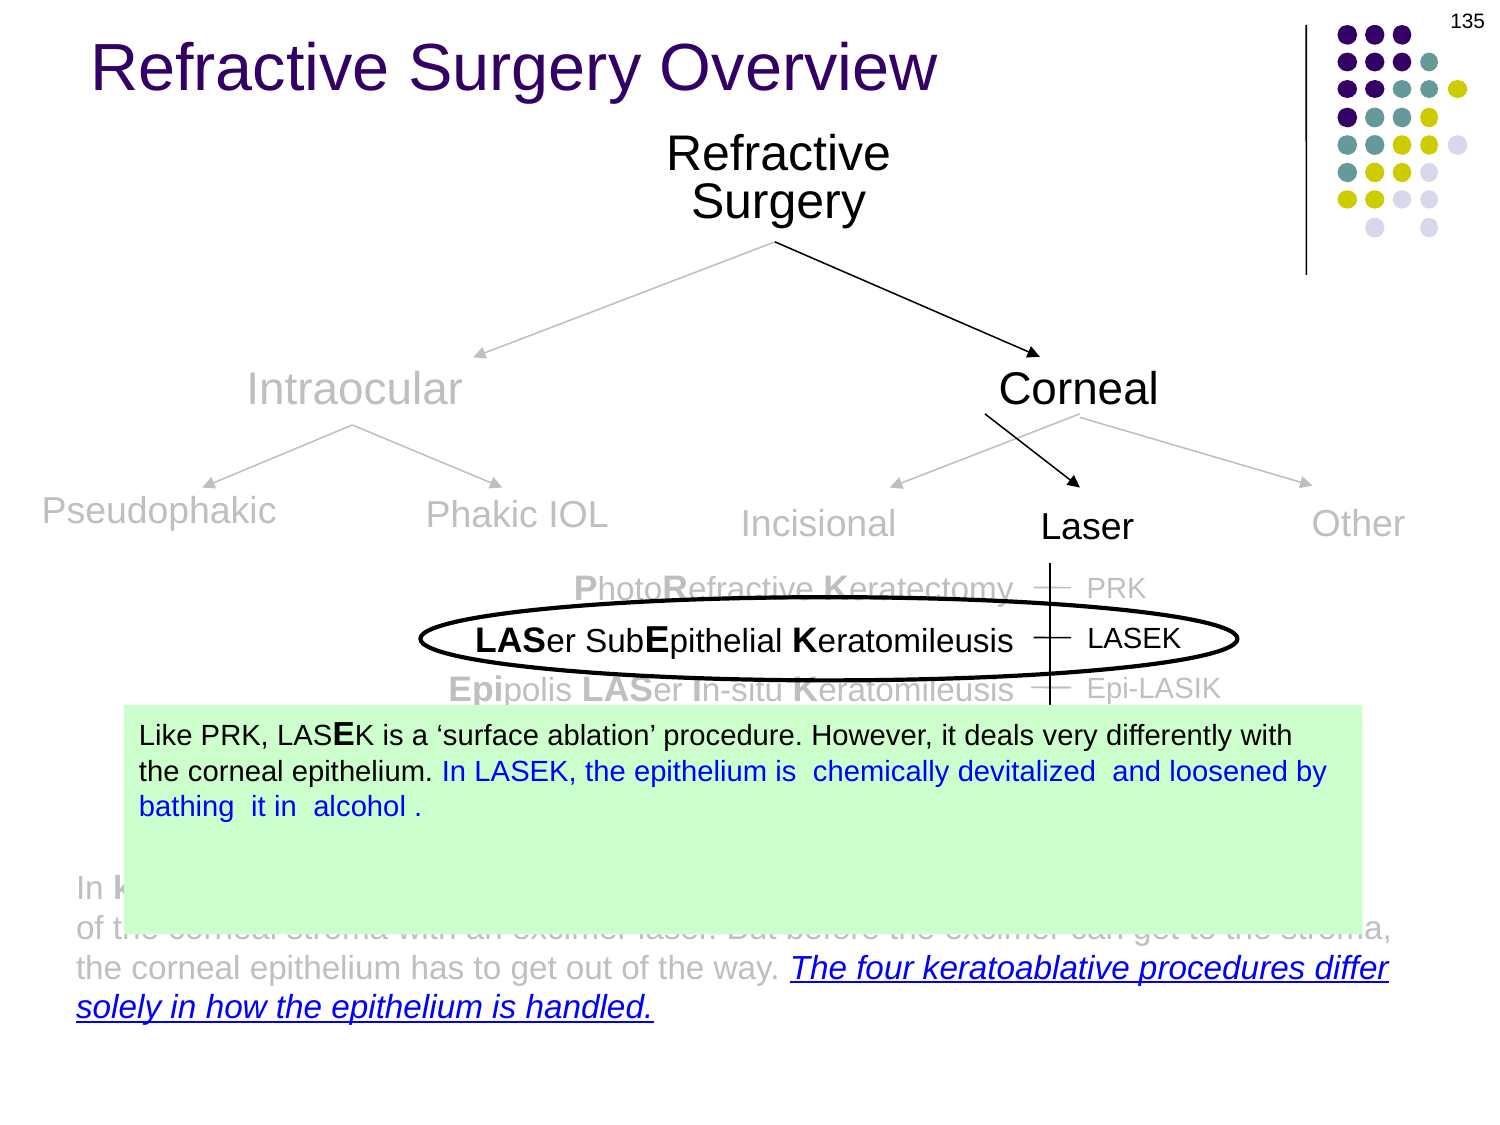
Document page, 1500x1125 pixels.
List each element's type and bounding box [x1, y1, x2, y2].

slide_number [1149, 0, 1500, 75]
text_box [1296, 500, 1421, 551]
text_box [889, 439, 1016, 489]
text_box [725, 500, 912, 551]
text_box [231, 362, 479, 422]
text_box [61, 557, 1438, 1033]
text_box [410, 490, 624, 542]
text_box [473, 241, 1040, 359]
text_box [982, 362, 1313, 489]
text_box [651, 124, 906, 236]
title [75, 20, 1313, 112]
text_box [26, 424, 503, 539]
text_box [1025, 503, 1150, 555]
===============
**What the exercise asks:**
Everything in the records above should be retyped exactly except the pictures.

**Expected answer:**
Document page, 1500x1125 pixels.
List each element's type and bounding box [x1, y1, x2, y2].

slide_number [1149, 0, 1500, 75]
text_box [1296, 500, 1421, 551]
text_box [889, 439, 1016, 489]
text_box [725, 500, 912, 551]
text_box [231, 362, 479, 422]
text_box [61, 557, 1438, 1033]
text_box [410, 490, 624, 542]
text_box [473, 241, 1040, 359]
text_box [982, 362, 1313, 489]
text_box [651, 124, 906, 236]
title [75, 20, 1313, 112]
text_box [26, 424, 503, 539]
text_box [1025, 503, 1150, 555]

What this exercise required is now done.